# In need of CNC inlay for chess board in Houston



## duc996

I am in need of some one that lives in Houston and can do inlay work on a chess board. I want letters and numbers inlayed on walnut end grain and the negative on maple end grain. A total of 16 letters and numbers that needs to be 3/4"-1" in height. I have the pieces apart and can deliver. Please PM me and we can discuss further. Thanks.


----------



## MadMark

Have you considered a low cost (<$200) laser engraver?

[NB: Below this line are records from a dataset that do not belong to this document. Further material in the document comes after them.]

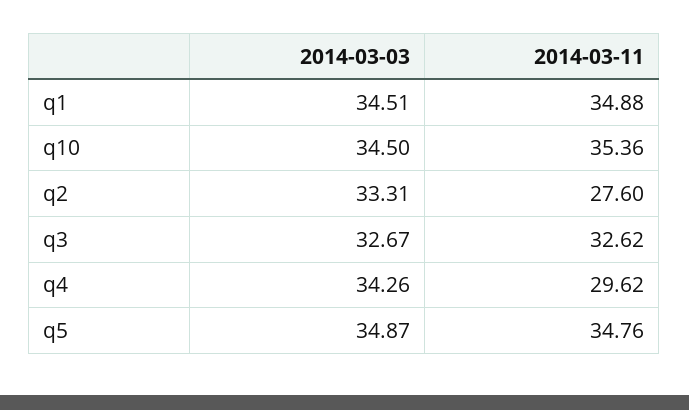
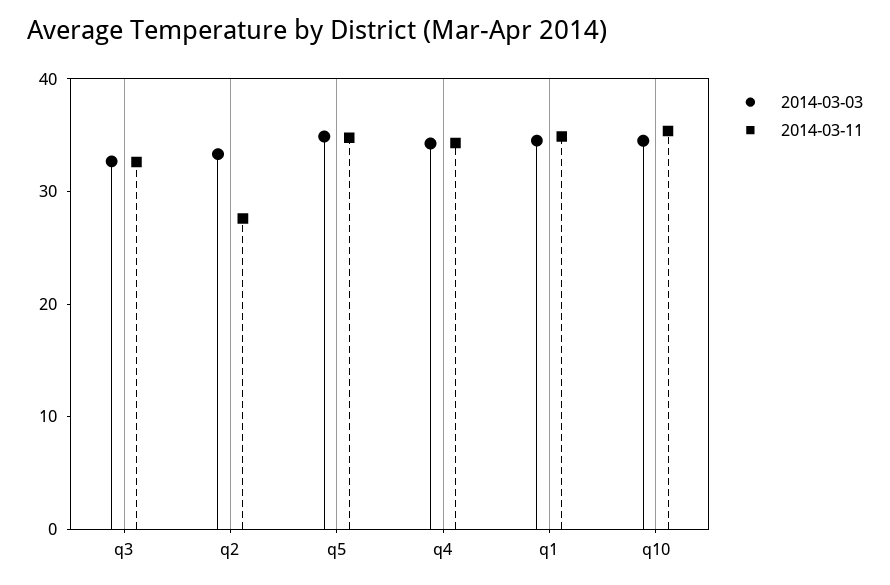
  {
    "2014-03-03": {
      "q1": 34.51,
      "q10": 34.5,
      "q2": 33.31,
      "q3": 32.67,
      "q4": 34.26,
      "q5": 34.87
    },
    "2014-03-11": {
      "q1": 34.88,
      "q10": 35.36,
      "q2": 27.6,
      "q3": 32.62,
-     "q4": 29.62,
+     "q4": 34,
      "q5": 34.76
    }
  }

It will lase in any windows truetype font / size.

M


----------



## duc996

I am actually building the board for my brother and he really wanted the maple inlay to contrast the walnut. I didn't know the laser engraver was that affordable. Thanks


----------



## Jim Jakosh

Check with a trophy shop that uses a laser and CNC router for plaques and the like. that is where I get mine done her in GR. I'll be there is one in Houston!!

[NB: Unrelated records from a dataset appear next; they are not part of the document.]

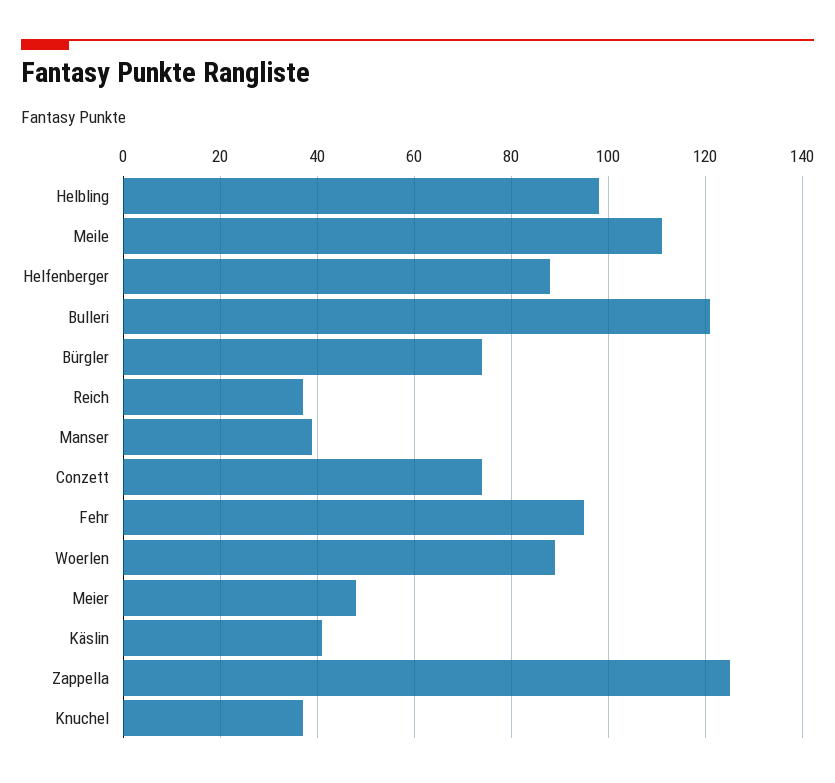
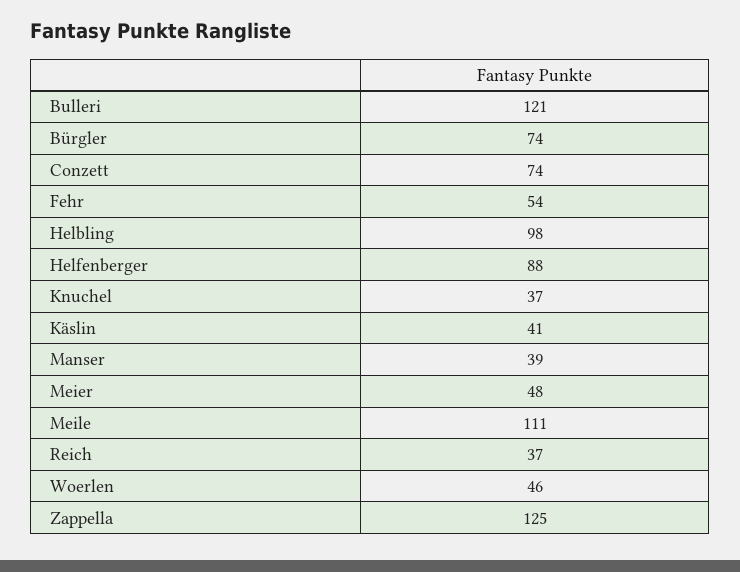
  {
    "Helbling": 98,
    "Meile": 111,
    "Helfenberger": 88,
    "Bulleri": 121,
    "Bürgler": 74,
    "Reich": 37,
    "Manser": 39,
    "Conzett": 74,
-   "Fehr": 95,
+   "Fehr": 54,
-   "Woerlen": 90,
+   "Woerlen": 46,
    "Meier": 48,
    "Käslin": 41,
    "Zappella": 125,
    "Knuchel": 37
  }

I don't know how much you would be needing done, but here is a cheap 2.5W machine on E bay:
http://www.ebay.com/itm/EleksMaker-EleksLaser-A3-Pro-2500mW-Laser-Engraving-Machine-CNC-Laser-Printer-/282549075759?hash=item41c93cbf2f:gLAAAOSwnK9ZVRaT

Jim


----------



## duc996

Thank you for the tip. I have found someone that has done it for me already. Thanks again!


----------



## GR8HUNTER

another satisfied customer LMAO :<))


----------